Network (electrical engineering)

In theoretical electrical engineering , a network is understood to mean differently complex mathematical models of an electrical circuit , or parts of such a circuit, which are used for modeling within the framework of system theory such as circuit analysis and circuit synthesis.

General

Various circuit symbols such as those used in the graphic representation of electrical networks

The graphic representation of electrical components takes place in the form of circuit diagrams in an abstract way. If, in the context of modeling, electrical circuits are reduced to their essential components and parameters for easier investigation, one speaks of an equivalent circuit . The extent of the reduction is determined by the respective application, taking into account that the error in the modeling must not become too large.

If the relationships between the voltages and currents occurring in a network are linear, one speaks of linear (electrical) networks. The time-invariant networks, also referred to as linear time-invariant systems , allow a further simplification . In this case, the parameters are not subject to any time dependency; among other things, the superposition theorem applies . This means that further systematic methods can be used for analysis, such as the mesh current method and the node potential method .

Examples of different types of simple networks include resistor networks , voltage and current dividers or networks in the form of different types of filter topologies , electrical lines . If the specific internal structure of a network is not of interest, but only the behavior at its connections to the outside, the connections are also referred to as gateways in this context , the description is based on the behavior at these connections. The so - called two - port is an important form of description .

Models

There are different network models depending on the requirements. In the following, the two models, with concentrated components and with distributed components, are shown.

Network model with concentrated elements

The network model with concentrated elements, English lumped element model , describes electrical circuits with individual elements in which the determining parameters are concentrated. The connecting lines are assumed to be ideal, i.e. without losses or any other influence. Field variables such as electrical or magnetic flux density do not occur directly. The physical properties of the network are approximated by the properties and parameters in the individual components, which simplifies the model description of this network model and is used, among other things, within the framework of Kirchhoff's rules ( e.g. mesh rule and knot rule ). Examples of lumped elements include ideal resistors , capacitors , coils, and voltage and current sources .

In mathematical terms, this simplification allows the state space representation to be reduced to a finite number of parameters.
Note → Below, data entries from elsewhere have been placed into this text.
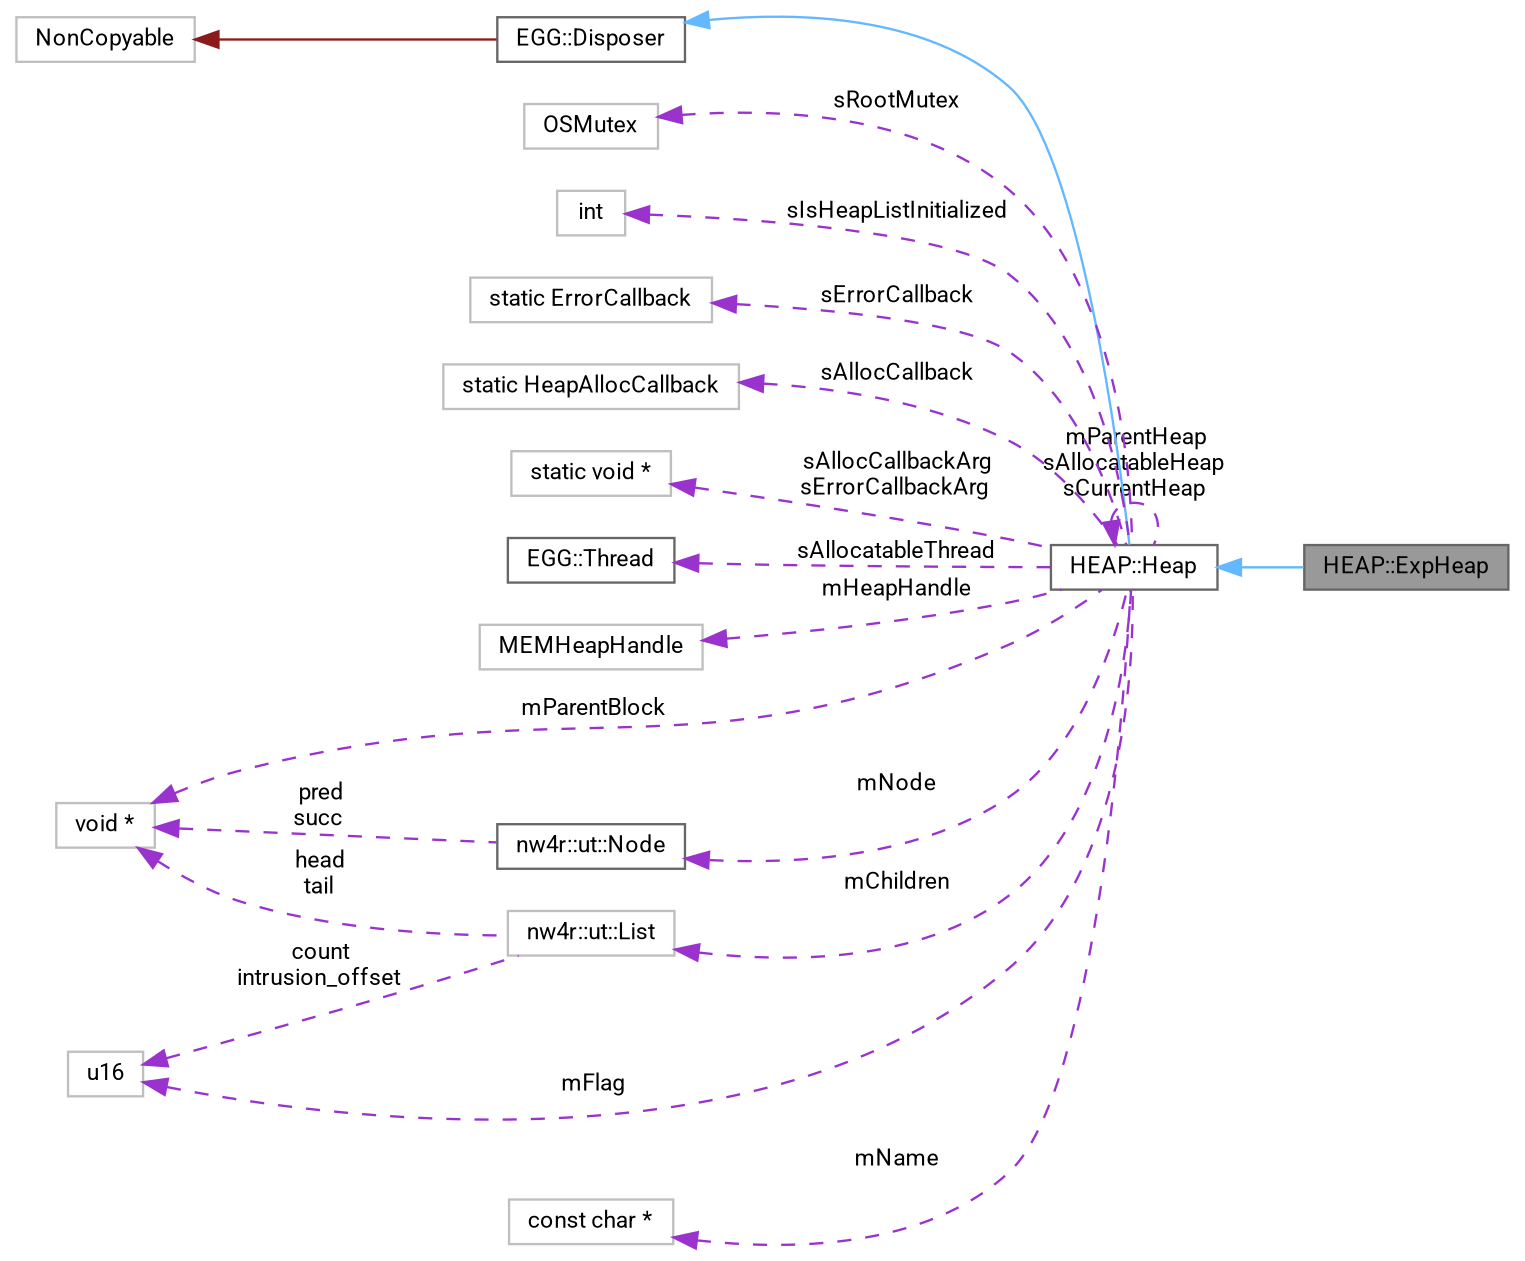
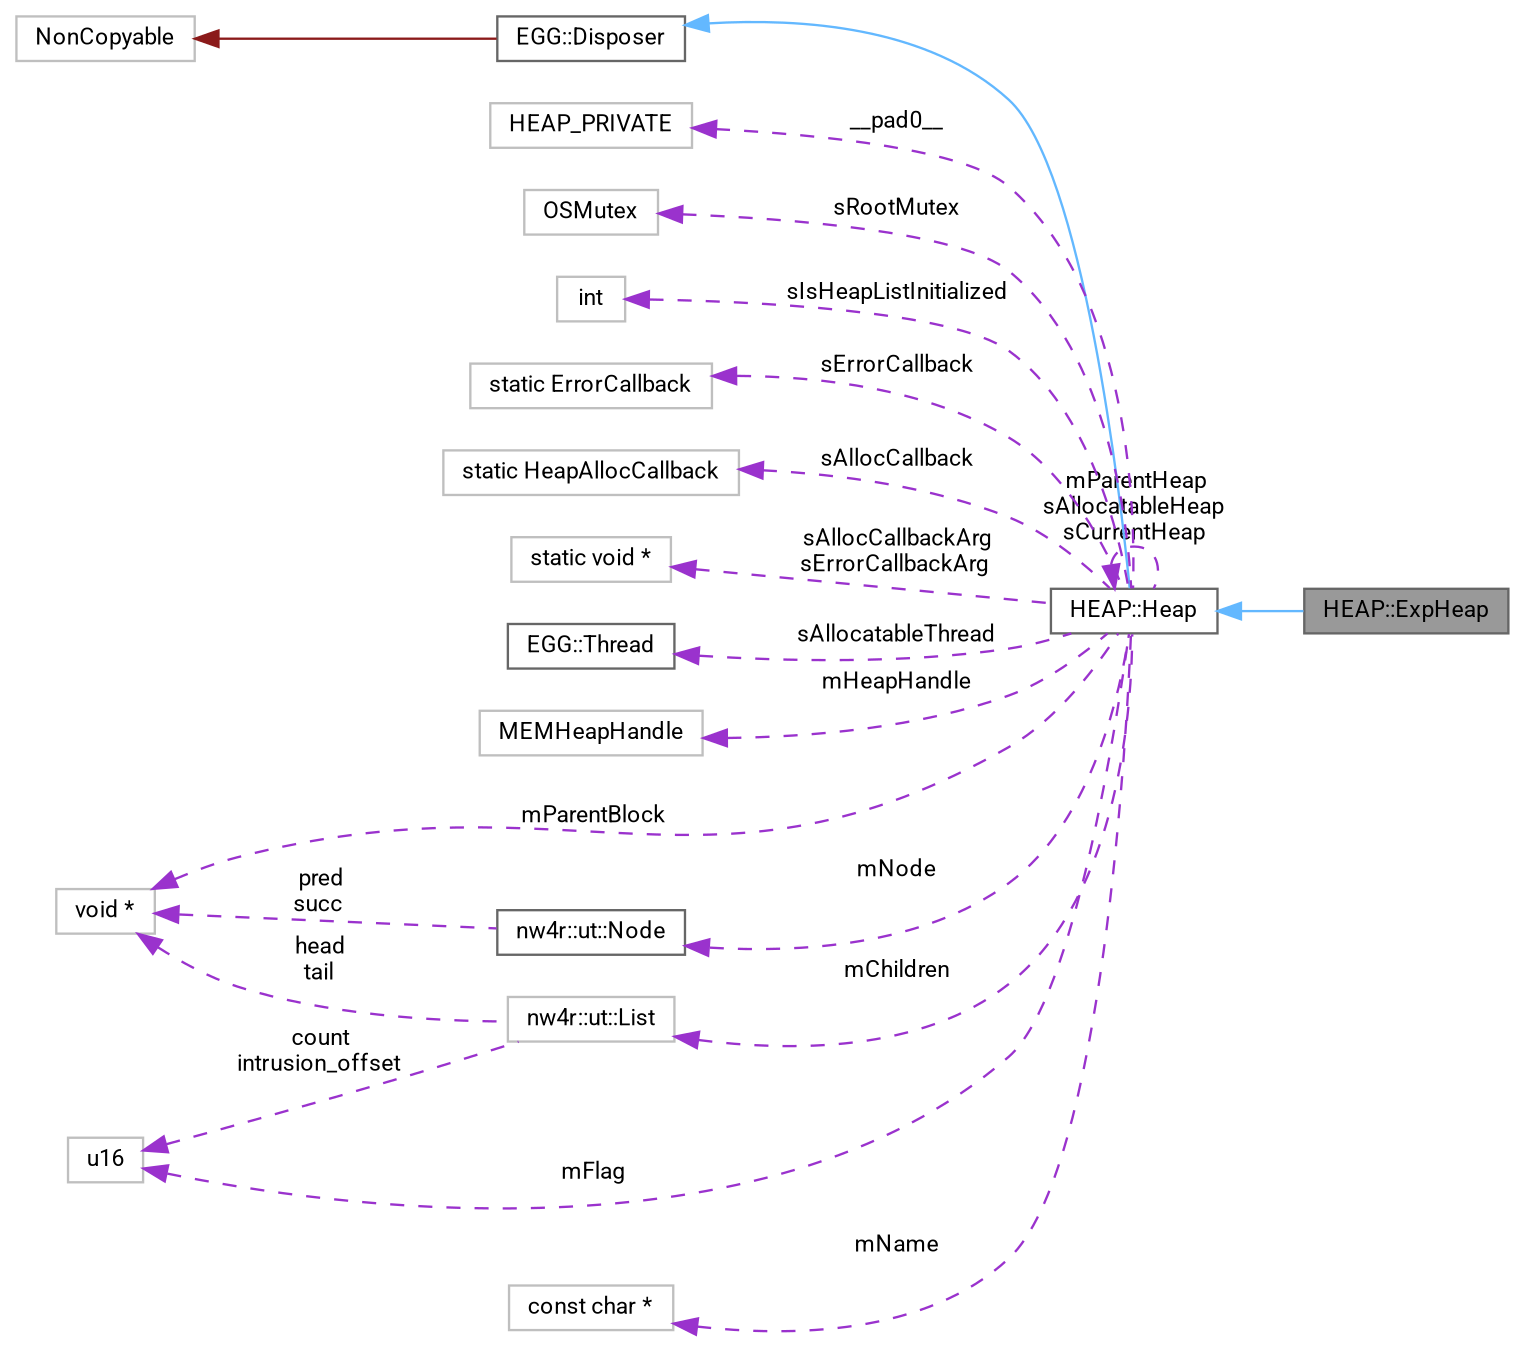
  digraph {
    fontname=Roboto
    rankdir=LR
    node [color=grey75 fillcolor=white fontname=Roboto fontsize=10 shape=box style=filled]
    edge [color=darkorchid3 dir=back fontname=Roboto fontsize=10 labelfontname=FreeMono labelfontsize=10 style=dashed]
    n1 [color=gray40 fillcolor=grey60 fontcolor=black height=0.2 label="HEAP::ExpHeap" width=0.4]
    n2 [color=gray40 height=0.2 label="HEAP::Heap" width=0.4]
    n3 [color=gray40 height=0.2 label="EGG::Disposer" width=0.4]
    n4 [height=0.2 label=NonCopyable width=0.4]
+   n5 [height=0.2 label=HEAP_PRIVATE width=0.4]
    n6 [height=0.2 label=OSMutex width=0.4]
    n7 [height=0.2 label=int width=0.4]
    n8 [height=0.2 label="static ErrorCallback" width=0.4]
    n9 [height=0.2 label="static HeapAllocCallback" width=0.4]
    n10 [height=0.2 label="static void *" width=0.4]
    n11 [color=gray40 height=0.2 label="EGG::Thread" width=0.4]
    n12 [height=0.2 label=MEMHeapHandle width=0.4]
    n13 [height=0.2 label="void *" width=0.4]
    n14 [color=gray40 height=0.2 label="nw4r::ut::Node" width=0.4]
    n15 [height=0.2 label="nw4r::ut::List" width=0.4]
    n16 [height=0.2 label=u16 width=0.4]
    n17 [height=0.2 label="const char *" width=0.4]
    n2 -> n1 [color=steelblue1 style=solid]
    n2 -> n2 [label=" mParentHeap\nsAllocatableHeap\nsCurrentHeap"]
    n3 -> n2 [color=steelblue1 style=solid]
    n4 -> n3 [color=firebrick4 style=solid]
+   n5 -> n2 [label=" __pad0__"]
    n6 -> n2 [label=" sRootMutex"]
    n7 -> n2 [label=" sIsHeapListInitialized"]
    n8 -> n2 [label=" sErrorCallback"]
    n9 -> n2 [label=" sAllocCallback"]
    n10 -> n2 [label=" sAllocCallbackArg\nsErrorCallbackArg"]
    n11 -> n2 [label=" sAllocatableThread"]
    n12 -> n2 [label=" mHeapHandle"]
    n13 -> n2 [label=" mParentBlock"]
    n13 -> n14 [label=" pred\nsucc"]
    n13 -> n15 [label=" head\ntail"]
    n14 -> n2 [label=" mNode"]
    n15 -> n2 [label=" mChildren"]
    n16 -> n2 [label=" mFlag"]
    n16 -> n15 [label=" count\nintrusion_offset"]
    n17 -> n2 [label=" mName"]
  }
The partial differential equations are transferred to ordinary differential equations with a finite number of parameters.

The approximation of the validity of this model and the simplification is given if the condition

{\ displaystyle l_ {c} \ ll \ lambda}

is satisfied. describes the characteristic spatial expansion of the network, the wavelengths occurring in the network . Another possibility to check the validity of the model is to consider the signal propagation times within the network: If these signal propagation times can be neglected in an application, the network model can be used with concentrated elements. ${\ displaystyle l_ {c}}$ ${\ displaystyle \ lambda}$

If the characteristic spatial expansion of the network comes in the order of magnitude of the wavelength occurring in it , the transition is fluid and characterized by increasing errors in the model, the network model with distributed elements must be switched over. ${\ displaystyle l_ {c}}$ ${\ displaystyle \ lambda}$

Network model with distributed elements

Network model of an infinitesimal line section with its line coverings

The network model with distributed elements, english distributed element model , or as a transmission line model referred to, describes electrical circuits in infinitesimally small and spatially quasi "smeared" components in the form of pipe linings . The deposits that occur are the resistance layer R ', the capacitance layer C', the inductance layer L 'and the dissipation layer G'. The connecting lines within the network are also modeled from these spatially distributed surfaces and lines are no longer assumed to be ideal. In contrast to the simpler network model with concentrated elements, the methods based on the simplification, such as Kirchhoff's rules, can no longer be used; instead, the system description is based on partial differential equations. A graphic representation in circuit diagrams with concentrated components is generally no longer possible.

This model is used, among other things, in line theory, as it is expressed, among other things, in the context of the telegraph equation . The use of this network model can also be necessary for small spatial structures with the characteristic extent if the wavelengths occurring are approximately of the same order of magnitude or less. This case is synonymous with the occurrence of high frequencies . For this reason, the network model with distributed elements is used in the field of high-frequency technology , such as the modeling of striplines . ${\ displaystyle l_ {c}}$ ${\ displaystyle \ lambda}$

context

In addition to the various network models, the physical relationships in electrical networks can also be described with the help of field theory , based on Maxwell's equations and material equations of electrodynamics and with field variables such as the electric field or the magnetic flux density . The partial differential equations that arise can usually no longer be solved analytically, apart from a few problems. Numerical solution methods such as the finite element method are used.

literature

Karl Küpfmüller, Wolfgang Mathis, Albrecht Reibiger: Theoretical electrical engineering and electronics . 18th edition. Springer, 2008, ISBN 978-3-540-78589-7 , 4th chapter.